• _GIVEN PASSAGE_:
- Born: 25 December 1890 Woolwich
- Died: 31 January 1971 (aged 80) Hale, Halton
- Allegiance: United Kingdom
- Branch: British Indian Army
- Service years: 1912–1944
- Rank: Brigadier
- Unit: 13th Frontier Force Rifles
- Conflicts: World War I; Russian Civil War; Waziristan campaign (1919–1920); Waziristan campaign (1936–1939); World War II;
- Awards: DSO

= Noël Louis St Pierre Bunbury =

British Army officer (1890–1971)

Brigadier Noël Louis St Pierre Bunbury DSO (1890-1971) was a senior British Indian Army officer during the Second World War.

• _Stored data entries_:
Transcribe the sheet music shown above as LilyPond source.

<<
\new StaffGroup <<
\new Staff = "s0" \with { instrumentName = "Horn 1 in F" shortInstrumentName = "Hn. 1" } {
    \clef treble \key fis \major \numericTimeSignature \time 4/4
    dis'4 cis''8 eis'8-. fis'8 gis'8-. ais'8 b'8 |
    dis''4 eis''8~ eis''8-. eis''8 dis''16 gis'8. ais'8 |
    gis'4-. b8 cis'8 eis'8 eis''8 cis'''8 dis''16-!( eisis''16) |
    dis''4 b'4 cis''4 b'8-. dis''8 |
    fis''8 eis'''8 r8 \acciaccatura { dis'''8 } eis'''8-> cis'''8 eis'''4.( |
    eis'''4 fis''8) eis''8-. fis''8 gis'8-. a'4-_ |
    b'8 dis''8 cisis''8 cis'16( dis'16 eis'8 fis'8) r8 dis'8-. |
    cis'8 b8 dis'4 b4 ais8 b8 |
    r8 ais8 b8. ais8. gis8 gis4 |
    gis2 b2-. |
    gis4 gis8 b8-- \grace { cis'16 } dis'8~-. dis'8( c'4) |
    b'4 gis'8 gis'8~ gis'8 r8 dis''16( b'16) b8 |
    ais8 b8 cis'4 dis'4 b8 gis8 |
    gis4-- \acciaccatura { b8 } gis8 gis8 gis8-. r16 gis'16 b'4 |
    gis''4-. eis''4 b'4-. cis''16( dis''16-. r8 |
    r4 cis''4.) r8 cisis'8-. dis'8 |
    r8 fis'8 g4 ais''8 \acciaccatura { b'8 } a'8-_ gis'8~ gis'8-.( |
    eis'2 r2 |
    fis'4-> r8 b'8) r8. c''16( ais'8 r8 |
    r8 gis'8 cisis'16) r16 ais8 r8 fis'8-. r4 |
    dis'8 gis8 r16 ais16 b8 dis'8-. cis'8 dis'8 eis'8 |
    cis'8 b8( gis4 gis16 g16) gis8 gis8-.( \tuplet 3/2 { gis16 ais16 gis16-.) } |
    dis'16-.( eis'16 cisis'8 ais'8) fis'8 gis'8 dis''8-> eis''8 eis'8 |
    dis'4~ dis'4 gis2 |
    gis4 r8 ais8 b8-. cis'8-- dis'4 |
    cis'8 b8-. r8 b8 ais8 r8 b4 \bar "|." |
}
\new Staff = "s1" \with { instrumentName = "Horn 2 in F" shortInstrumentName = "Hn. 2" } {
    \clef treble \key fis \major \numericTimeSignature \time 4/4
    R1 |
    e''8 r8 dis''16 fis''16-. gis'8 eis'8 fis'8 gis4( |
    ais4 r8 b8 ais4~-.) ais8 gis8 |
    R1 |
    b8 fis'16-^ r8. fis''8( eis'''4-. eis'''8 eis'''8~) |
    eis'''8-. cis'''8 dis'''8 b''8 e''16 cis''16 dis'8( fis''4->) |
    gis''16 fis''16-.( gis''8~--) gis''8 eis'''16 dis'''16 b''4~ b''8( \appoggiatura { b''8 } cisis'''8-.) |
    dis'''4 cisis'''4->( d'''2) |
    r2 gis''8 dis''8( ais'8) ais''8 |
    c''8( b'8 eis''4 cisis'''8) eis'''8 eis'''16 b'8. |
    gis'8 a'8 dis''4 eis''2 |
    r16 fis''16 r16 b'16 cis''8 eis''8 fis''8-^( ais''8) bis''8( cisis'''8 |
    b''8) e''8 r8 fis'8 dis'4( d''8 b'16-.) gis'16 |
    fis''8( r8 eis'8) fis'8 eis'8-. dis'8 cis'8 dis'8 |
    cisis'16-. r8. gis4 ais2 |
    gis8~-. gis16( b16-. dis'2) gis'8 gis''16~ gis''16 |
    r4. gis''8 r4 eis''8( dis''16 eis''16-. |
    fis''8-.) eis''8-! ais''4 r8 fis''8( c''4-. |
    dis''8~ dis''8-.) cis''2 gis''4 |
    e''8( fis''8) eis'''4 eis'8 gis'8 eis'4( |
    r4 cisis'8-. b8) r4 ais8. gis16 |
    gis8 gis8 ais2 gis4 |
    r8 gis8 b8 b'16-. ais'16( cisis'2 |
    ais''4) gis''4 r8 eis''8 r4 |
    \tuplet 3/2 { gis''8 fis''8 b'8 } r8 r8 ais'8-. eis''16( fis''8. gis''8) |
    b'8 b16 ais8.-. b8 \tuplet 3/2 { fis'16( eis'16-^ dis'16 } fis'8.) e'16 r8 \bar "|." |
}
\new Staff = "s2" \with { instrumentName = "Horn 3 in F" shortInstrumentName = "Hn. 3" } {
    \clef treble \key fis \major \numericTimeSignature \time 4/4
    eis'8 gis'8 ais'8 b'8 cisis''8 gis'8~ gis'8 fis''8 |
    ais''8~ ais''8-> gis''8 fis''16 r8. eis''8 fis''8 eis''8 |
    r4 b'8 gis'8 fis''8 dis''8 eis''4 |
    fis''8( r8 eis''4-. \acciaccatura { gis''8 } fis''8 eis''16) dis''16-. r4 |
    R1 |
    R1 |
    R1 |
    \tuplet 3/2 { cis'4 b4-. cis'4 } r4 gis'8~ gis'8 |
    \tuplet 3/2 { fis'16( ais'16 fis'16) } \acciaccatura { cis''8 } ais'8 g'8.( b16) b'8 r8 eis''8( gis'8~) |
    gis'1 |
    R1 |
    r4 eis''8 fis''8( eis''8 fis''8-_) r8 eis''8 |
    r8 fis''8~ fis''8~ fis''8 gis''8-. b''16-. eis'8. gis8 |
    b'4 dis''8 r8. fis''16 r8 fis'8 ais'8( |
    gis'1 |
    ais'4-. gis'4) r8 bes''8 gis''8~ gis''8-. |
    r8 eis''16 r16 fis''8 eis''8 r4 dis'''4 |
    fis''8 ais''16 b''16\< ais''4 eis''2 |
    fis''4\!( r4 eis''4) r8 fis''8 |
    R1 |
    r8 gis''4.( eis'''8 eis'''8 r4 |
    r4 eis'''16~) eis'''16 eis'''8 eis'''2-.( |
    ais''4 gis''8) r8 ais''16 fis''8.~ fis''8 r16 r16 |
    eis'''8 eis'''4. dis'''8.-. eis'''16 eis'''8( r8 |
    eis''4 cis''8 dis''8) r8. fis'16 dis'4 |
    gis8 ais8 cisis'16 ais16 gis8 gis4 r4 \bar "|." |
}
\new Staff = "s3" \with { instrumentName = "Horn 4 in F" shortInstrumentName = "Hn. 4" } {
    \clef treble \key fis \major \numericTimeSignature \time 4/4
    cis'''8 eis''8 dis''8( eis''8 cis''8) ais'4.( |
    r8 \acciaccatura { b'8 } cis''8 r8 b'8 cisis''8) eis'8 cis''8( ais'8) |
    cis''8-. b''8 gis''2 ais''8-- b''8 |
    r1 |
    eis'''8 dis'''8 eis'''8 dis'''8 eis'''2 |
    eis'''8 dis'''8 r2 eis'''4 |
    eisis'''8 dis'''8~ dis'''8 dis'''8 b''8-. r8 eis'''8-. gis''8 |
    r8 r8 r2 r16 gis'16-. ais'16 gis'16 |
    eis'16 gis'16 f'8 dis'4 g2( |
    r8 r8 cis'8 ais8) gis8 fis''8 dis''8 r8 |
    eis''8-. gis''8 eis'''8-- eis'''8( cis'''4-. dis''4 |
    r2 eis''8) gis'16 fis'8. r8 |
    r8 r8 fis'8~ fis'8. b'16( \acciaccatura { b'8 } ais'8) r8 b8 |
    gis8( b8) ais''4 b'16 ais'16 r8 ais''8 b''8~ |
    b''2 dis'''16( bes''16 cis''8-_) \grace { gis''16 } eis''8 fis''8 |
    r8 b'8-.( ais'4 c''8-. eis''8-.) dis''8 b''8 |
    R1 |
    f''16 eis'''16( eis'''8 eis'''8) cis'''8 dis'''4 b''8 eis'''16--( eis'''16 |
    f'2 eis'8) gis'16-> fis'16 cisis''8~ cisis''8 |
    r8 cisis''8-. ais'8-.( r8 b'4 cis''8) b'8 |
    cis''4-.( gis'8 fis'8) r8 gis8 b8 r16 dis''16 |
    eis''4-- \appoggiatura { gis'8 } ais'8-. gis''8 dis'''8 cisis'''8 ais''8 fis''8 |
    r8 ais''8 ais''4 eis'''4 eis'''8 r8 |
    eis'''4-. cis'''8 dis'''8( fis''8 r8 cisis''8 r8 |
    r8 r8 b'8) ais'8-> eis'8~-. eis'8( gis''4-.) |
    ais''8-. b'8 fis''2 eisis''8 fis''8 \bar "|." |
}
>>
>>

• _ACTIVITY A_: Repeat the part of the Bunbury biography that opens with the words containing "British Army officer" and closes with "Second World War.".
• _ACTIVITY B_: Write the next part of the Bunbury biography, picking up after its last sentence.
The records are separate material, apart from the Bunbury biography.

• _YOUR RESPONSE A_:
British Army officer (1890–1971)

Brigadier Noël Louis St Pierre Bunbury DSO (1890-1971) was a senior British Indian Army officer during the Second World War.

• _YOUR RESPONSE B_:
==Biography==

Born in Woolwich on 25 December 1890, Noël Louis St Pierre Bunbury was educated at Bedford School and at the Royal Military College, Sandhurst. He served during the First World War between 1914 and 1918, in Siberia during the Russian Civil War in 1919, during the Waziristan Campaign in 1920, in Waziristan in 1930, and during the Waziristan Campaign between 1936 and 1937. He served during the Second World War between 1939 and 1944, was promoted to the rank of Brigadier in 1941, and was Aide-de-camp to King George VI between 1943 and 1944.

Brigadier Noël Louis St Pierre Bunbury was invested as a Companion of the Distinguished Service Order in 1937. He retired from the British Indian Army in 1944 and died in Hale, Halton, on 31 January 1971, aged 80.